> **STATED TASK 1**: Rewrite the records from the line holding "pose: elev=268.1 azim=252.9" through the end of the records, inclusive, keeping every line. Shift each coordinate of the marked point's place in the second view up by 32, and leave the pictures out.

> **TEXT PASSAGE**:
◆ ◆ ◆ ◆ ◆ ◆ ◆

DSGE models emerged out of the real business cycle literature, notably Kydland and Prescott (1982). Slanicay (2014) provides a history, describing them as a response to the forecasting failure and problematic theoretical underpinning of large-scale macroeconometric models-namely, the simultaneous high inflation and high unemployment of the 1970s (a breakdown in the Keynesian Phillips curve) and lack of microfoundations.

A technical specification of the equations of DSGE modelling would go beyond what is possible in this review, but we provide a qualitative description of a small-scale new-Keynesian DSGE model, based loosely on An and Schorfheide (2007) as presented by Herbst and Schorfheide (2015).

◆ ◆ ◆ ◆ ◆ ◆ ◆

> **INFORMATION SHOWN**:
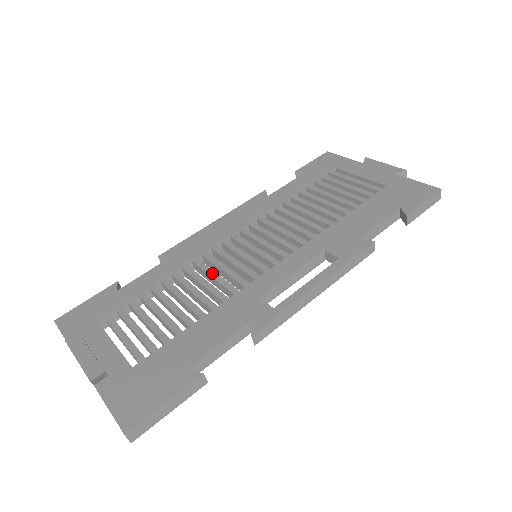
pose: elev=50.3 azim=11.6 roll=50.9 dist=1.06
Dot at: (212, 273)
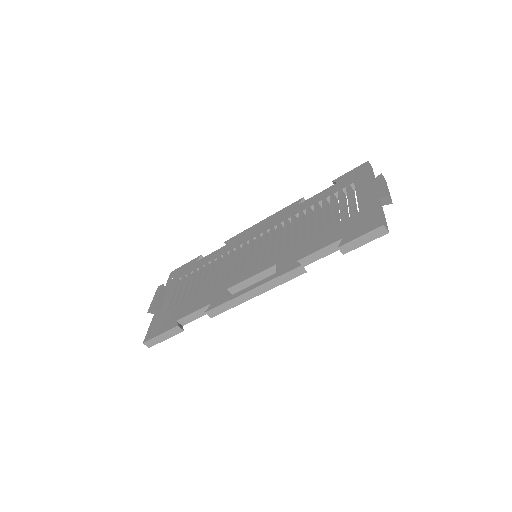
Dot at: (228, 263)
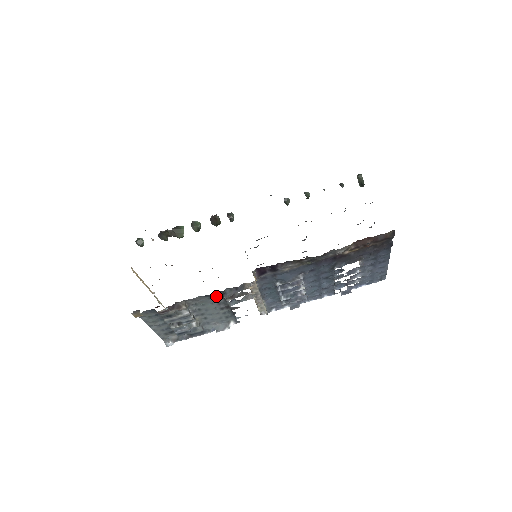
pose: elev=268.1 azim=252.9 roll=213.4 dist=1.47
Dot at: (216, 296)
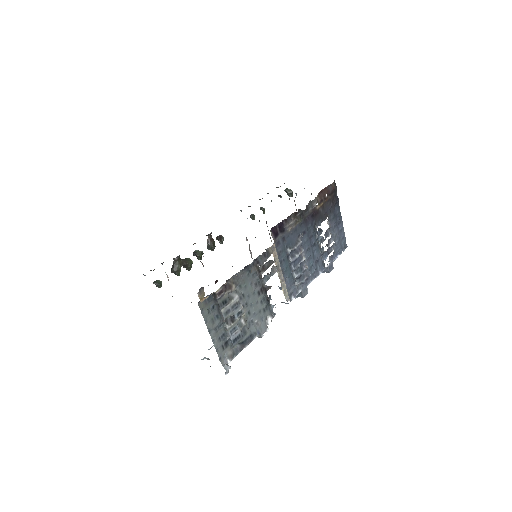
Dot at: (252, 270)
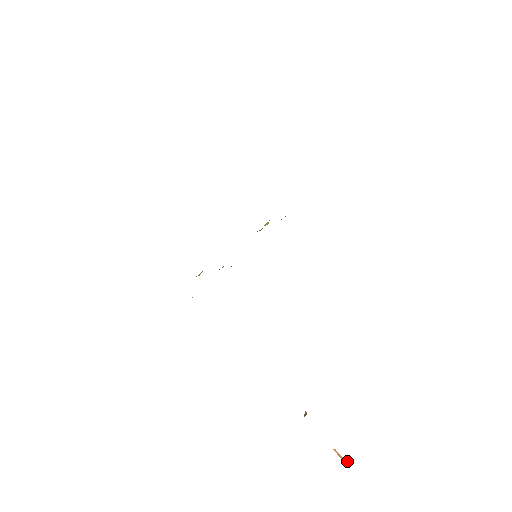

◆ ◆ ◆ ◆ ◆ ◆ ◆

> **STATED TASK 2**: Proceed with the text on DSGE models from where it stops.

> **WRITTEN REPLY 1**:
pose: elev=268.1 azim=252.9 roll=213.4 dist=1.47
Dot at: (216, 296)
Dot at: (284, 302)

> **WRITTEN REPLY 2**:
The basic DSGE economy is modelled using five agents. There are two types of firms: a single representative final goods producing firm that is perfectly competitive, taking input prices and output prices as given. The firm's inputs are supplied by intermediate goods producing firms that are monopolistically competitive, choosing labour inputs and output prices to maximise the present value of future profits. Households choose their labour supply, consumption, and saving to maximise utility, subject to a budget constraint that accounts for investment returns and tax payments. A central bank uses an interest rate feedback rule to respond to monetary policy shocks and targets a steady-state inflation rate consistent with a level of output at its potential. A fiscal authority is assumed to consumes a fraction of aggregate output subject to a budget constraint and levies a lump-sum tax to finance any shortfalls in government revenues.

Examples of DSGE models that could be drawn upon for Scottish forecasting include the Bank of England's COMPASS, the Bank of Canada's ToTEM, and the New York Federal Reserve's FRBNY models. The IMF also uses two well-known DSGE models: MultiMod and GEM.

DSGE models have faced criticism following the financial crisis and their use and misuse is being keenly debated. Their opponents include Romer (2016), who criticises DSGE models broadly, attributing their popularity to "imaginary" constructs that succeeded through mutual loyalty among well-known economists and a departure from scientific principles.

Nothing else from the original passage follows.